The newfound prevalence of telemedicine, combined with advancing technology across all aspects of healthcare, is helping to ease the burden on healthcare professionals and hospitals in 2022.
Dr. Bertalan Meskó, Ph.D., director of The Medical Futurist Institute, which aims to spark conversations about shifting the paradigm of medicine, talks about the utility of this and other technologies beyond the COVID-19 pandemic.
What technologies are most important for hospitals to implement in 2022 and why?
The most important thing hospitals should implement in 2022 is not a technology but a concept. It’s called patient design.
Patient design means involving patients on the highest level of decision-making in an organization. This way, patients would have a final say in the design of new facilities, processes, or services provided by the hospital.
As digital health technologies make patients the point of care, any technology that would further support that goal could be beneficial for hospitals. Besides that, hospitals should only implement advanced technologies that have enough evidence to support their efficiency and safety in peer-reviewed studies.
Examples could include using virtual reality devices to ease pain for patients, wearable sensors to obtain data about patients more seamlessly, artificial narrow intelligence to better analyze medical records, or designing designated areas for conducting remote care.
How can hospitals minimize the risk of healthcare-associated infections (HAIs)?
While there are known techniques for trying to avoid, the common concept for doing that could be allowing patients to heal and monitor their health at home, far from hospitals.
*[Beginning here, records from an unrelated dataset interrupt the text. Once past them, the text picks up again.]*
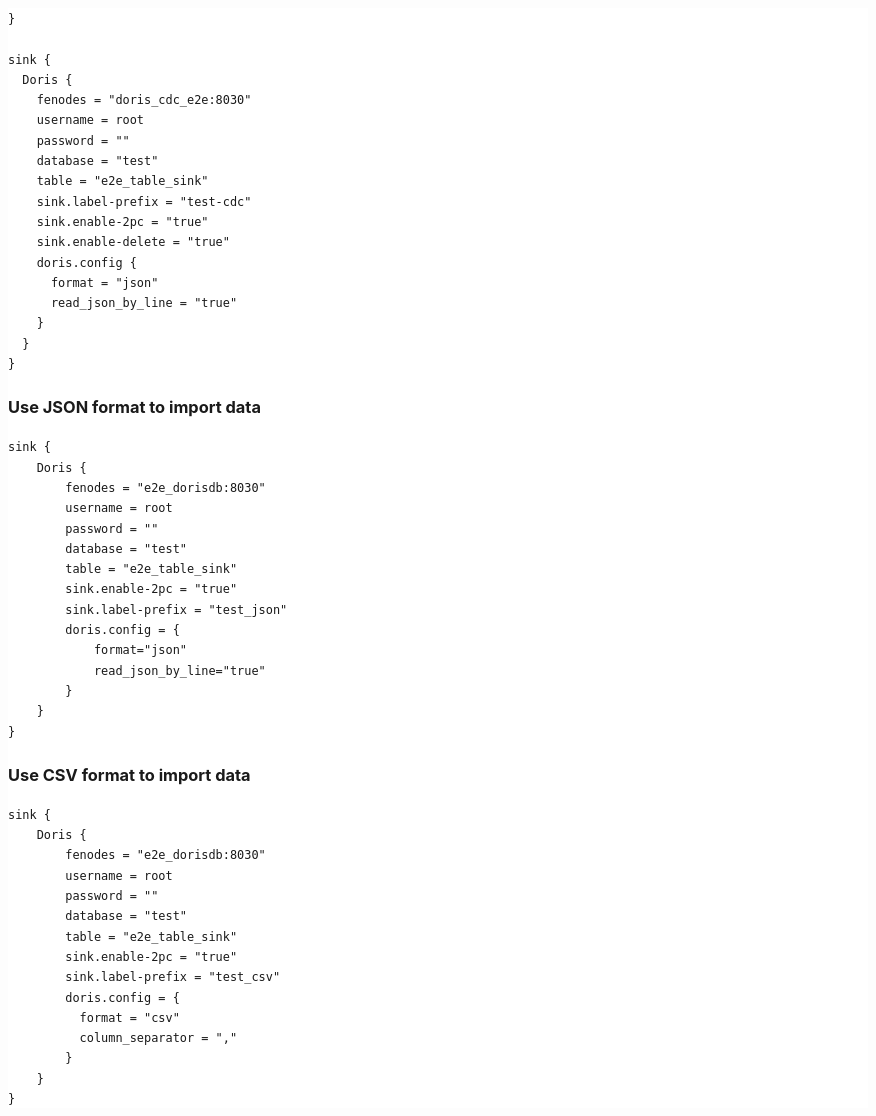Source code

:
 ```hocon
}

sink {
  Doris {
    fenodes = "doris_cdc_e2e:8030"
    username = root
    password = ""
    database = "test"
    table = "e2e_table_sink"
    sink.label-prefix = "test-cdc"
    sink.enable-2pc = "true"
    sink.enable-delete = "true"
    doris.config {
      format = "json"
      read_json_by_line = "true"
    }
  }
}

```

### Use JSON format to import data

```
sink {
    Doris {
        fenodes = "e2e_dorisdb:8030"
        username = root
        password = ""
        database = "test"
        table = "e2e_table_sink"
        sink.enable-2pc = "true"
        sink.label-prefix = "test_json"
        doris.config = {
            format="json"
            read_json_by_line="true"
        }
    }
}

```

### Use CSV format to import data

```
sink {
    Doris {
        fenodes = "e2e_dorisdb:8030"
        username = root
        password = ""
        database = "test"
        table = "e2e_table_sink"
        sink.enable-2pc = "true"
        sink.label-prefix = "test_csv"
        doris.config = {
          format = "csv"
          column_separator = ","
        }
    }
}
```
This would only become possible through the use of digital health technologies such as wearable sensors, smartwatches with medical features, remote care platforms, and artificial intelligence analyzing the huge amount of data obtained about patients during this transition from the point-of-care to wherever patients are.
How can portable diagnostic devices help support emergency medicine?
Emergency medicine has been using portable diagnostic devices since the dawn of modern medicine. The real difference we can see nowadays in the use of these technologies lies in their capability to share data with the point-of-care quickly and efficiently. It means the patient’s data should arrive to the hospital before the patient does.
These technologies include portable ultrasound devices (some of these even have A.I. guidance meaning that the ultrasound examiner doesn’t even have to be an experienced expert), portable ECG devices, or lab tests that can be taken on site.
What are some important steps hospitals can take to address nurse burnout and assist their nurses in 2022?
As the pandemic is still going on, the absolute priority should be preserving the mental health of healthcare professionals and help them try to avoid further burn-out.
Besides the traditional techniques for that, it would be crucial for hospitals to address the new norm we are building after the pandemic’s end.
One example would be a rise in telemedical visits which requires a designated area or room for physicians and nurses to see patients through these services. It must be a quiet, well-lit room with proper equipment. Studies show that such rooms help medical professionals adjust to the increased amount of remote care visits.
How can telemedicine support our hospitals and increase access to care?
The technical requirements for telemedicine have been around well before the pandemic hit. But the first lockdowns led to an incredible rise in telemedical visits proving for millions of patients and physicians that it can be a convenient way of accessing and providing medical help.
Even after the pandemic, there will be many areas, especially in underdeveloped regions, where access to a traditionally designed healthcare system will not be possible. For them, telemedical care will be the only possiblity to get the medical help they need.
With the rise of telemedicine, it would also become possible to release the burden on hospitals. To be honest, it has been a luxury already to be able to see a physician with any kind of health problems. With the doctor shortage we will always face from now on, we should get used to telemedical care and understand that it represent the only sustainable option for healthcare in the long term.
What is the long-term outlook for the hospital technology industry?
The long-term outlook is that hospitals should support the transition of the point-of-care from their physical locations to wherever patients are.
With advances in 5G, 3D printing, artificial intelligence, and other digital health technologies, hospitals could help better connect the data patients obtain about themselves with their medical records, and the help they can get from medical professionals.
Healthcare in the near future should become invisible, seamless, and as humanistic as possible. When advanced technologies can take away the repetitive components of a physician’s or nurse’s job, what’s left would be centered around empathy, compassion, and trust. This is the cultural transformation hospitals should facilitate.